Tasks to carry out
**a.** Print the part of the puppy training thread starting at "Some would not" and ending at "anything that moved.".
**b.** In the puppy training thread, at what age was Lucy ecollar conditioned?
**c.** Continue the puppy training thread from where it stops.

Selected text
——————
All my pups got to run off leash, but on checkcords, as soon as possible. 
Some would not venture to far, maybe 30 yards out. June would back track if she couldn't see me on the path. Cash would sit down and howl, if he thought he lost me. 
Lucy with her big range, and high drive would forget you even existed.
That little pup could be 100 yards out, chasing anything that moved.
Keep in mind she was bred to run big, and was field trial lines top bottom and sideways. I have not came across many Vizslas with her drive, and range. I had to run her where there was no water, and she learned I had the only water. Also carried birds in my bag. Get her attention by calling out Hey, Hey, Hey. Then toss a bird in the air, when she looked my way. I ecollar conditioned her at 5 months old.
Shine has lots of drive, and runs bigger than most. But she still wanted to know where you are. 
My other Vizslas came to me as adults.


----------



## gunnr (Aug 14, 2009)

I'm glad it worked out for you. As he gets older, he will range out more
I'm still a big advocate of the check cord. It's been an essential dog training tool for centuries. A check cord only cost a few dollars. Chasing down a frightened, inexperienced, puppy is not fun.
——————
Information supplied

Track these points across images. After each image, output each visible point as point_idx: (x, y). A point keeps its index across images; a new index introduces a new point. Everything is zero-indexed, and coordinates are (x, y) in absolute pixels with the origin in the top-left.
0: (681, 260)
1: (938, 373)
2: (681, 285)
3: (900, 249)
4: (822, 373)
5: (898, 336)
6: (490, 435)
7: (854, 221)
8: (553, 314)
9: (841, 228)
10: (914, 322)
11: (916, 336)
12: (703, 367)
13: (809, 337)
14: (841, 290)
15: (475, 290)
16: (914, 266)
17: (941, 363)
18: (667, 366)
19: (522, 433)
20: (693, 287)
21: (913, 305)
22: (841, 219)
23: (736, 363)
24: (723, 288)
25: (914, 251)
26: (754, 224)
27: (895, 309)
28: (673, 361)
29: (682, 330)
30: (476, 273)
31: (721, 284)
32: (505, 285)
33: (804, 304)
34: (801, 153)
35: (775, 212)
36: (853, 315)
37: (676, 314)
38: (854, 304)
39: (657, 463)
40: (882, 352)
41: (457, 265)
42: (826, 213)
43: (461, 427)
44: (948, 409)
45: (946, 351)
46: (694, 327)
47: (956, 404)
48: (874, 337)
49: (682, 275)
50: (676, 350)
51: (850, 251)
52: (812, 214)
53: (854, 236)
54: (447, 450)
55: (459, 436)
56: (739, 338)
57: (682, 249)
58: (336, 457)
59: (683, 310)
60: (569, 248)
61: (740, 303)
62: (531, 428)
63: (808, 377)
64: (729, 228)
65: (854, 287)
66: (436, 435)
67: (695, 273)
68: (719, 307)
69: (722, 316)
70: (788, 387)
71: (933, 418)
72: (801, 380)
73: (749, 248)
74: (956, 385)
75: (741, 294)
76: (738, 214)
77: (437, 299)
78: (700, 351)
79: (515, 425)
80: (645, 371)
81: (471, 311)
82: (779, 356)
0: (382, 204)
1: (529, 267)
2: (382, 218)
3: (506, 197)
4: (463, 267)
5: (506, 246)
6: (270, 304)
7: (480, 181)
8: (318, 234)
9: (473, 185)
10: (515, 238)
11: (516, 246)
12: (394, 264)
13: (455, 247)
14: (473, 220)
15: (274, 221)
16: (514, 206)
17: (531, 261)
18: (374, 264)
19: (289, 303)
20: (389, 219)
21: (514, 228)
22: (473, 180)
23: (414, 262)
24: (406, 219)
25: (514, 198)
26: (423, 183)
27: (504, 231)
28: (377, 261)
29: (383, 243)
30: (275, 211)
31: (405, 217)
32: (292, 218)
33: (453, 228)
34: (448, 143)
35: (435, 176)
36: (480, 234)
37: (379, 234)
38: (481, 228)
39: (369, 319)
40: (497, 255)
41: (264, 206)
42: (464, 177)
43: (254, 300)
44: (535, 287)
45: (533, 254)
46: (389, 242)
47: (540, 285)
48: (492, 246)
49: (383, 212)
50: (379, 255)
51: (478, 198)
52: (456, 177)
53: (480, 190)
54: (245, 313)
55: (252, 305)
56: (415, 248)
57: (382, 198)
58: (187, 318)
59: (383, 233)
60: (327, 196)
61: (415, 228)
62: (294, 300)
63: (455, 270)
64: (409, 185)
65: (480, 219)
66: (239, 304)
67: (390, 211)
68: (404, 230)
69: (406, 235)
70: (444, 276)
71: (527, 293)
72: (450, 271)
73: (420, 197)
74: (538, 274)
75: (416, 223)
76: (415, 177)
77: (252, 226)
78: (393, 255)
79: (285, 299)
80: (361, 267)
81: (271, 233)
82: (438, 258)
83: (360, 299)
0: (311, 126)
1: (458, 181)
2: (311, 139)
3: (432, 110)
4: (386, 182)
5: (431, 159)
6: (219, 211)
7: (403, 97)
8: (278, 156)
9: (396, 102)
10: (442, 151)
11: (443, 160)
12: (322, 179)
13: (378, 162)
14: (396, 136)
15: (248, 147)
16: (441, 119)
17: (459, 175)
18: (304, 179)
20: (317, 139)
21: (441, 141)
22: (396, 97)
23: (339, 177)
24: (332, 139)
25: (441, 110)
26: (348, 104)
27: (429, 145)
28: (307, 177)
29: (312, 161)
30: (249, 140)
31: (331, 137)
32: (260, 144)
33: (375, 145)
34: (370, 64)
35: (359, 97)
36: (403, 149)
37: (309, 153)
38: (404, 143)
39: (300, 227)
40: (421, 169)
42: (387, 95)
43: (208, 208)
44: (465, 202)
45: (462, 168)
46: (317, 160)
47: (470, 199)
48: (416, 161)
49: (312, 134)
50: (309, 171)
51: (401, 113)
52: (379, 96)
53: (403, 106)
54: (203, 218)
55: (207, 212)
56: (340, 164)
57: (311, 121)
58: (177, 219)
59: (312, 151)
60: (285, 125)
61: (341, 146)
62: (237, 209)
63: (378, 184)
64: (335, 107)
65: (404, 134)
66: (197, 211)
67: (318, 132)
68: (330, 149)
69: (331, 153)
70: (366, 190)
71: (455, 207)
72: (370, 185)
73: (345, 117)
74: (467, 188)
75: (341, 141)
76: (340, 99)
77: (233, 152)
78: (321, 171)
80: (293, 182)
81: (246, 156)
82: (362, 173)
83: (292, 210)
——————
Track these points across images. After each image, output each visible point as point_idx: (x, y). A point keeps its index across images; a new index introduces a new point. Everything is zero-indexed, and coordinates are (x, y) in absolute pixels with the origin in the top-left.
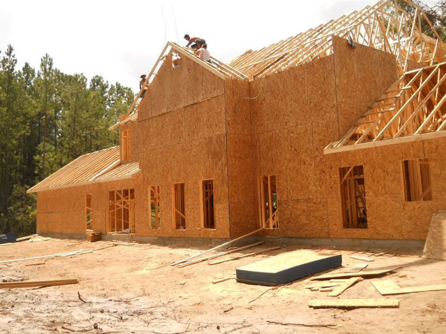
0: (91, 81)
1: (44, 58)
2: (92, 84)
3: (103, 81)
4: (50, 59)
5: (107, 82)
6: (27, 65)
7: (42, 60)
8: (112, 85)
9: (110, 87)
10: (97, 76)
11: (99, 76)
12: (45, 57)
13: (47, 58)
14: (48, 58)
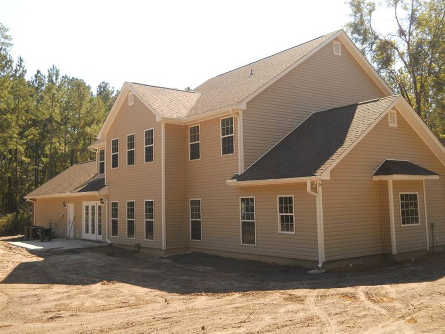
——————
Numbered answers
**a.**
Some would not venture to far, maybe 30 yards out. June would back track if she couldn't see me on the path. Cash would sit down and howl, if he thought he lost me. 
Lucy with her big range, and high drive would forget you even existed.
That little pup could be 100 yards out, chasing anything that moved.

**b.** At 5 months old.

**c.**
Each dog will find it's range. As with Texasred, I also had a big running girl and she was not going to check back on you. Once she was off, she was off, and it was up to you to keep up. It took a lot to control her in the woods.
My first V was absolutely under control, until the moment he was not. It took two years to find it, but he had a hole in his training. He learned to run deer with a psychotic passion. After chasing him twice, for 2+ hours through the forest and swamp, we had to fix that problem!!
Finn will yo-yo his range, but has no problems putting 150+ yards between you and him. He still goes on and off the check cord because he sometimes forgets his recall manners, even though he has an eCollar on. It's still important to be able to extend the leash, and enforce the command.
Check cords are very cheap insurance.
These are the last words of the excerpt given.